Выбрать главу

Что ж, к 1800-м годам the Union Jack реял над самыми злачными краями планеты: её хозяйственные мощности переориентировывались на нужды всесветного рынка в ущерб локальным, таким образом миллионными жертвами негров с индусами осуществился сбор исполинского негоциантского актива – он-то да плюс аграрный и мануфактурный оплатили промышленную революцию (а затем уж официально запрещено рабство). Выйдя после триумфа Веллингтона под Ватерлоо безапелляционным победителем из схватки с метнувшей финальный отчаянный вызов Наполеоновской Францией, остров закрепил себе статус лидера приструнив континент (там тоже состоится индустриализация, но с ещё важнейшей ролью государства – прекрасно видно по сличенью жёсткого нормативного романо-германского да гибкого прецедентного англо-саксонского юридических устройств). Соединённое Королевство надолго стало незыблемою супердержавой с фритредерскою доктриной. Отношенья метрополия-колонии сформировали нечто подобное валлерстайновской миросистеме с ядром, зоной тщательно исследованной Розою Люксембург концентрации капитала, и задворками откуда он вывозится да где ради того умышленно сторожат сохранность варварских способов эксплоатации при вершковом обуржуазивании элит (как в Радже зафиксировали касты). Зато туда рекою дешёвых товаров, маршем солдатских колонн высылаются кризисы перепроизводства и перенакопленья (когда отсутствуют возможности выгодных инвестиций на освоенных полях, оптимальнейшей идеею будут вклады для завоеваний) – эдакие автономные области жизненно необходимы амортизации капитализма, распускающего руки хищной территориальной экспансиею. Вообще его пружинистая логика не шибко сложна да вполне умещается в длинные циклы Кондратьева из двух стадий, на стыке коих обычно случаются масштабные социальные потрясенья. А-фаза: полоса технических прорывов, господства промышленности и уклона к росту той, этатизма, протекционизма, деглобализации, с мягкими экономическими сбоями. Б-фаза: период широчайшего распространения изобретений (при продолжительно эволюционном характере науки), торгово-банковой инициативы, приватизации, индустриальной стагнации, невмешательства державы да стихии свободного рынка, агрессивной внешней политики, с тяжкими трудностями. Эти правила выведены большей частью по материалу XIX-го века а ярче всего проявились при спелом империализме XX-го столетия, памятного «легендами» про fraternite народов, разодетых в пёстрые костюмы национальных идентичностей.
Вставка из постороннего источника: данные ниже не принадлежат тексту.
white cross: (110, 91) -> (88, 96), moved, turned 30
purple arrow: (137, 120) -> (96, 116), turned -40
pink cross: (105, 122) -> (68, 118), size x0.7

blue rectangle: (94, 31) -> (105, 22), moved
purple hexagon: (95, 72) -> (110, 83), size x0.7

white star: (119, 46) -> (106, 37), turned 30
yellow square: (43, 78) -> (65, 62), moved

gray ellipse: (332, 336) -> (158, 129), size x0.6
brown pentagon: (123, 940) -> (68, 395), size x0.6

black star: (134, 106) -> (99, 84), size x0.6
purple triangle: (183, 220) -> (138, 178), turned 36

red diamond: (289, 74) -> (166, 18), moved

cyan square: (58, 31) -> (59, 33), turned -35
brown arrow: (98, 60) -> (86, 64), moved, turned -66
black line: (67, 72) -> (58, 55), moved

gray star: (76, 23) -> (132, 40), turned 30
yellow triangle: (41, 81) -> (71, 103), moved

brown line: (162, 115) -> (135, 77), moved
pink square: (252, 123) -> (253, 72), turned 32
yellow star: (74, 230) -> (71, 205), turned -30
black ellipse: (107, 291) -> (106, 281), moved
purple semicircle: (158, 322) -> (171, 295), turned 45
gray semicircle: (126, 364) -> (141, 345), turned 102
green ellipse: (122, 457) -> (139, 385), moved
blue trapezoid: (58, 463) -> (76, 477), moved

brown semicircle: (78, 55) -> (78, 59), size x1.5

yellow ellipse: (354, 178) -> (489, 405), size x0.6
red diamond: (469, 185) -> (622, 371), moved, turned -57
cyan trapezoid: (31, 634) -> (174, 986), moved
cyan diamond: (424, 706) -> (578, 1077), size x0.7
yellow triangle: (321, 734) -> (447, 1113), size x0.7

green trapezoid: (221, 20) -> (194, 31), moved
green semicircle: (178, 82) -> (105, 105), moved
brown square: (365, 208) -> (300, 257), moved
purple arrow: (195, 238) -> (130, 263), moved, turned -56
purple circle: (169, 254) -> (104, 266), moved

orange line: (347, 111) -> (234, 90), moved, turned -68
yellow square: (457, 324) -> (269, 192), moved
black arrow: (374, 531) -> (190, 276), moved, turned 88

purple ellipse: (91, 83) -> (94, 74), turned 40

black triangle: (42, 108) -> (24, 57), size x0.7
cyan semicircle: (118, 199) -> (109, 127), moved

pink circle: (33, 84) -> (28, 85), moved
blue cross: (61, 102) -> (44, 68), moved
Раньше, при временах покоившихся на казуистике божественного права и натуральном хозяйстве династических режимов, сплочённые под монаршим скипетром подданные охотней узнавали ближних в соратниках по сословью нежели этнических братьях: рыцарь мог без особых затруднений сойтись с достойным себя рангом чужаком, но от родных селян его разлучала пропасть. Однако товарная игра неспешно зато настойчиво, уверенно перетасовывала социальные карты: тьма тьмущая лишаемых земли аграриев урбанизировывалась, а буржуазия постепенно ломала напыщенные ветхие дворянские препоны развитью рынка. Шёл эволюционный процесс, что довёл к плюс-минус линейным сюжетам восстаний у самых прогрессивных стран да плавным тихим противостояньям во втором эшелоне, где до первого перекрёстка таки заключался союз с королями, даже обволакивавшимися флёром иллюзии абсолютистского воображения державы их фихтевским сверх-Я (впрочем те не миновали роковой dies irae). Сердце былых сильнейшими отношений, партикуляристская деревня куда некогда умчался за Intermezzo Коцюбинский (кстати, увлеченье литературою популяризовалось только после изобретения печатного пресса), уступила городам. Они всепроникающей железной рукою унифицировали экономически связанные с ними территории, озарив общественную практику едиными языком и культурой, в конце концов ментальностью, посредством институтов государства превращая аморфную народность в политическую нацию. Отныне школа будет с начальных классов пестовать это странное ощущенье какой-то необъяснимой интимности к массе живущих вокруг тебя снутри определённого рубежа незнакомцев, но презрительную неприязнь к людям по ту его сторону. Интеллигенцию навьючивают задачей придумать для нелепого чувства ореол должной серьёзности, подрихтовать то романтическим очарованьем. Публике открываются музеи о пафосном прошлом экспонаты коих овеиваются мифами, составляются переписи количественных да качественных преимуществ населения, в атласах нежно обводятся границы Отчизны – готовится безликая эрзац-религия, крайне выразительными символами которой являются памятники солдатам погибшим за счастье… своих капиталистов – именно тем выгодно одурманивая пролетариат красить собственные амбиции цветом идеалистических басен про «всенародное величие», легитимизировать мерзкие деяния трепетным уваженьем к старинным церемониям, титулам, гербам, знамёнам.